Well, right now, I'm debating weather it should be a pop rock song or if it should just be another acoustic piece to add to my vast collection of them :P btw could you finish your thought there about the chorus? I would really like to know what you thought of it.
#31
I don't mean to sound like a jackass, but to be quite honest these lyrics are immensely bland and predictable.

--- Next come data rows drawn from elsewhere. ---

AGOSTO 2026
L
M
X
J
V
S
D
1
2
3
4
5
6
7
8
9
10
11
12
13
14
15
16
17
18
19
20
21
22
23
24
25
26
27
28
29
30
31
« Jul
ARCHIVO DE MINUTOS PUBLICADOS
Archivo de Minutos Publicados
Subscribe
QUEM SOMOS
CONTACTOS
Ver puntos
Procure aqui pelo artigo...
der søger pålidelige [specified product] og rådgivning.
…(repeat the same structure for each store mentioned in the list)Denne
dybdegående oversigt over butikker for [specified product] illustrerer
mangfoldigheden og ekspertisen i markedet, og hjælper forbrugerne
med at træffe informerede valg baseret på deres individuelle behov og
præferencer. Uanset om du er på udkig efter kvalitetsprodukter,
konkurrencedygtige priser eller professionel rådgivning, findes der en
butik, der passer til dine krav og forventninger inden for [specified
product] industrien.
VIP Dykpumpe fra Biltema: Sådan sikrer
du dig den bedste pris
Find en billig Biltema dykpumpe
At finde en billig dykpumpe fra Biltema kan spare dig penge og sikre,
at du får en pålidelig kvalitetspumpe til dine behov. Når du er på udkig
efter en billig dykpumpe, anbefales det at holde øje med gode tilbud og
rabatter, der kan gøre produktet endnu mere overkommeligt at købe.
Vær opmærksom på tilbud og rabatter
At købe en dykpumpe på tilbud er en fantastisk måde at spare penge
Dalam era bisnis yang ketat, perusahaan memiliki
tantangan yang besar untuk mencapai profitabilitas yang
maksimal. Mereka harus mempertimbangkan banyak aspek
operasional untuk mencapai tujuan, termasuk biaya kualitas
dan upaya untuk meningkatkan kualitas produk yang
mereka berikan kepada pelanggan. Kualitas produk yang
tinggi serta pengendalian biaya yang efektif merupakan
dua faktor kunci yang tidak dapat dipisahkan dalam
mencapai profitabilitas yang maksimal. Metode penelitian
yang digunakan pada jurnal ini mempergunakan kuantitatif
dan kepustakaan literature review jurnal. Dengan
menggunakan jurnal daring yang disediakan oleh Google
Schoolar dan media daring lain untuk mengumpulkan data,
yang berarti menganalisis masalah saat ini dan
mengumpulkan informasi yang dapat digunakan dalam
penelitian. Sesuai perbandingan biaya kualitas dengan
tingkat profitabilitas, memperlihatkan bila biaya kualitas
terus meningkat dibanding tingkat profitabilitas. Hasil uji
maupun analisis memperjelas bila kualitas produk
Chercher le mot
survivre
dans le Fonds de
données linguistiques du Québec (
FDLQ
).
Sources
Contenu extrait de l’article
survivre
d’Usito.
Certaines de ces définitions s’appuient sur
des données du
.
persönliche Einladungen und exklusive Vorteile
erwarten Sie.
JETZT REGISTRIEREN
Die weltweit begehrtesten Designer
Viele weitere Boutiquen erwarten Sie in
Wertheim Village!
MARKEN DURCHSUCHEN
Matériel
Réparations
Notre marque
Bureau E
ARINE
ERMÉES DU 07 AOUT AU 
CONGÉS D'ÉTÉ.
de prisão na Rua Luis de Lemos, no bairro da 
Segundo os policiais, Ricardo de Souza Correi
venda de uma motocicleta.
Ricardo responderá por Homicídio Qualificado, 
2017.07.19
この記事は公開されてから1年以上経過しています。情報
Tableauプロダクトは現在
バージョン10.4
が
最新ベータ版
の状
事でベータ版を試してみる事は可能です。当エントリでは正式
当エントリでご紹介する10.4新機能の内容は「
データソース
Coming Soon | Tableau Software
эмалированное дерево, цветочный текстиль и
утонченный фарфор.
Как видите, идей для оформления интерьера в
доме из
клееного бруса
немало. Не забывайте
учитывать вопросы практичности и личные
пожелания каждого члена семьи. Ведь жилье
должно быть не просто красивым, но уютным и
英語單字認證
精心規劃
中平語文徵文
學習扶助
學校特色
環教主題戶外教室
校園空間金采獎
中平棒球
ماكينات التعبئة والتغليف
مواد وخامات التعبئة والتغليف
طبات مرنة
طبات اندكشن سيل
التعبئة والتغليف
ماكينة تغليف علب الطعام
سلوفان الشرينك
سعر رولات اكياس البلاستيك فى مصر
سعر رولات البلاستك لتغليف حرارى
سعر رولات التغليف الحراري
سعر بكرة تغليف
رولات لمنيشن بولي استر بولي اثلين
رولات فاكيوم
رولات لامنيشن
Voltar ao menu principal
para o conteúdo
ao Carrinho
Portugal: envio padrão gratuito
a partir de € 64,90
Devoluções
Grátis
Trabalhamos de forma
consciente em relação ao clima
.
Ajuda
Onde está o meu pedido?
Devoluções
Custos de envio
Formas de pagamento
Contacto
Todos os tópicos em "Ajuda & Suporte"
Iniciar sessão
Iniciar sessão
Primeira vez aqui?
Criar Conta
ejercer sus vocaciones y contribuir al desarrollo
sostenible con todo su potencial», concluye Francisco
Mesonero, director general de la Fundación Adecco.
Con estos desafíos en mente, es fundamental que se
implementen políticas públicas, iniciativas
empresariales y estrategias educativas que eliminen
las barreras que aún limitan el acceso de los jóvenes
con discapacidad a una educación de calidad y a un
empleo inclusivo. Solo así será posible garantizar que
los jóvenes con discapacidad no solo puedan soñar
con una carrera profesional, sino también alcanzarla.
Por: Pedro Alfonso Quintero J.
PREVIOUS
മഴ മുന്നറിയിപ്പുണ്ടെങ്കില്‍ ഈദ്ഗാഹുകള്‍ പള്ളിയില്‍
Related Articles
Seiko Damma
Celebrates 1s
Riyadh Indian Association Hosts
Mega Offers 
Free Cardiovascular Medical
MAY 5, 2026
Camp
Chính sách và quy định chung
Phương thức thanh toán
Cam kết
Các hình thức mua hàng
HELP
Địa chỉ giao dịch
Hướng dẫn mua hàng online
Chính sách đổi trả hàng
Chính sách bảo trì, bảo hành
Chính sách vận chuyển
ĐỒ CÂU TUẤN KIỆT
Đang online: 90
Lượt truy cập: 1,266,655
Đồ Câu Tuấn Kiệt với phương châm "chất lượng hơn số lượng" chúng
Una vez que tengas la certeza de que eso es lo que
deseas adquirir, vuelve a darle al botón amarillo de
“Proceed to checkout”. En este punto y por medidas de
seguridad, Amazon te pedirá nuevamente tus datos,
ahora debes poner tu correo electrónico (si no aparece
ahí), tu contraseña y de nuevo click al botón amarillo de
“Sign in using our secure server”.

I honestly don't see any attempt here to be original in the least- the work is pieced together with overdone phrases and pale hyperbole; immediate fodder for bland radio pop rock- there isn't too much here for literary merit- its all surface. again, you can essentially get the entire piece from the title- everything here has been said already and this adds nothing new. please keep writing, but please put some effort in.
#32
Quote by Sticky Tissues
I don't mean to sound like a jackass, but to be quite honest these lyrics are immensely bland and predictable. I honestly don't see any attempt here to be original in the least- the work is pieced together with overdone phrases and pale hyperbole; immediate fodder for bland radio pop rock- there isn't too much here for literary merit- its all surface. again, you can essentially get the entire piece from the title- everything here has been said already and this adds nothing new. please keep writing, but please put some effort in.

yeah, i never really felt that this was one of my strongest piece's. Although some people really seem to like it. So I guess it's kind of a love it or hate it relation with this song.
Sorry you didn't like it, this was one of my first. You got a piece you would like me to crit?
#34
Please refrain from posting in your own thread over and over Caboose (though a few posts isn't a problem... almost half the posts in this thread are from you). If you want to thank someone, you may use the PM system. This stops your piece from knocking other pieces off of the front page.